Columnist Dean Juipe: Tyson could feel betrayed by adviser
Friday, Feb. 1, 2002 | 9:41 a.m.
Dean Juipe's column appears Monday, Tuesday, Wednesday and Friday. His boxing notebook appears Thursday. Reach him at juipe@lasvegassun.com or (702) 259-4084.
Advice is cheap, unless you're paying for it. And then it becomes very expensive.
Yet even the wealthiest client has no assurances that the advice he or she is receiving is worth a damn or any better than what they could get from the corner drunk or a sports columnist.
It's no consolation to him, but if Mike Tyson were to experience a clairvoyant moment he might easily question the money he has invested and the value he has received from his supposed adviser, Shelly Finkel.
Finkel is a New York businessman who seemingly makes a good living without any of his three prominent boxing clients having much to show for precisely what he -- and he alone -- has delivered to them.
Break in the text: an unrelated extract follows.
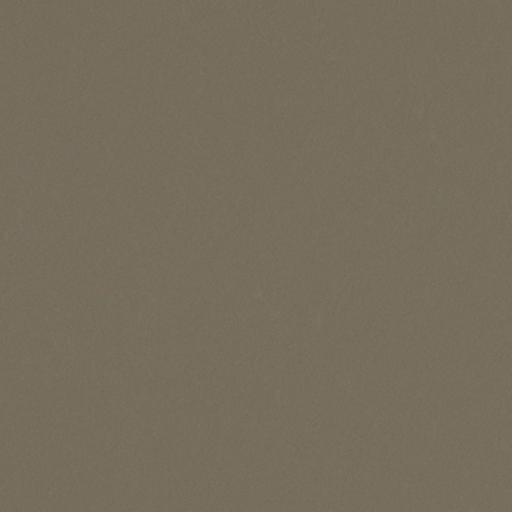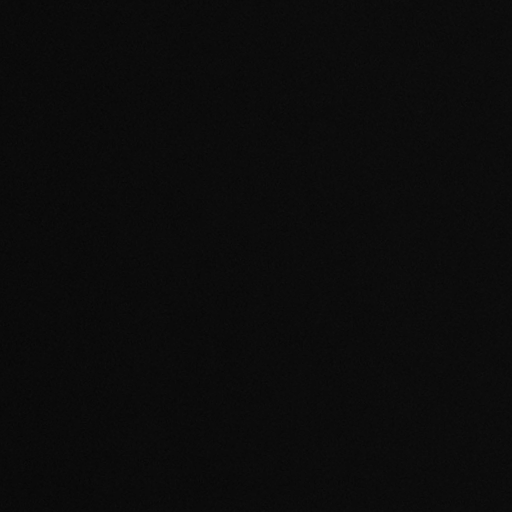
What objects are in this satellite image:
river: (261, 254)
He has Tyson, whose demeanor and current situation speaks for itself to some extent.
He also has a junior middleweight champion, Fernando Vargas, who is currently under house arrest in California and whose sorry attitude and lack of professionalism is an acute problem that never seems to be addressed.
And he also has a former junior welterweight champion, Zab Judah, who enjoys looking as if he just stepped out of the ghetto and who, when last seen in Nevada, was sticking his glove in referee Jay Nady's face as a way of protesting a stoppage.
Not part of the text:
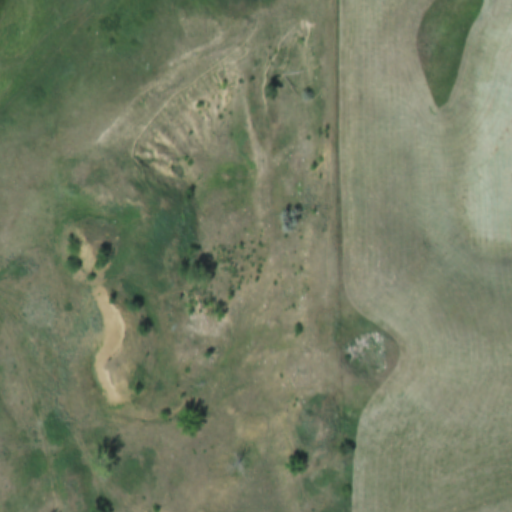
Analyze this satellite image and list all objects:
road: (375, 306)
road: (67, 408)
Not one of these fighters is a decent guy or a real man in the richest sense of the word. In street vernacular, they might well be described as punks.
While Finkel, of course, cannot be held directly responsible for his clients' behavioral problems, there's a pattern here and it reflects as poorly on him as it does them.
The mainstream boxing media sucks up to sycophants such as Finkel, but in his case I truly wonder why. And why would any rising or potentially significant fighter want to have this man, with his recent track record, charged with guiding his career?
Whether Finkel manages to get Tyson a fight with Lennox Lewis or not, just look at how ineffective he was this week in Las Vegas when the matter of licensing the ex-champion came to a head. Finkel himself was accused of lying by a member of the Nevada State Athletic Commission, and the local attorney he agreed to let represent Tyson failed miserably when it came to the most pertinent and determining item of the discussion.
What sent Tyson's chances of being licensed spiraling toward the denial he eventually received was his vague claim of having received psychotherapy -- as the NSAC had requested years earlier -- without providing documentation of those sessions or their results. The attorney, Bob Faiss, should have made sure Tyson didn't misstate the apparent facts, as Tyson appeared to be doing during questioning from the panel.
That critical mistake had Tyson looking as if he had fibbed, Faiss looking as if he hadn't done his homework and Finkel looking as if any blowhard from the audience could have replaced him and done just as well.
Despite their failures, the men around Tyson -- and there are a bunch of them, extending well down the food chain from Finkel and Faiss -- can look at the fighter as a cash cow.
The oddity: Tyson thinks he's using them and being dutifully represented, but from my perspective they're the ones who are surely using him.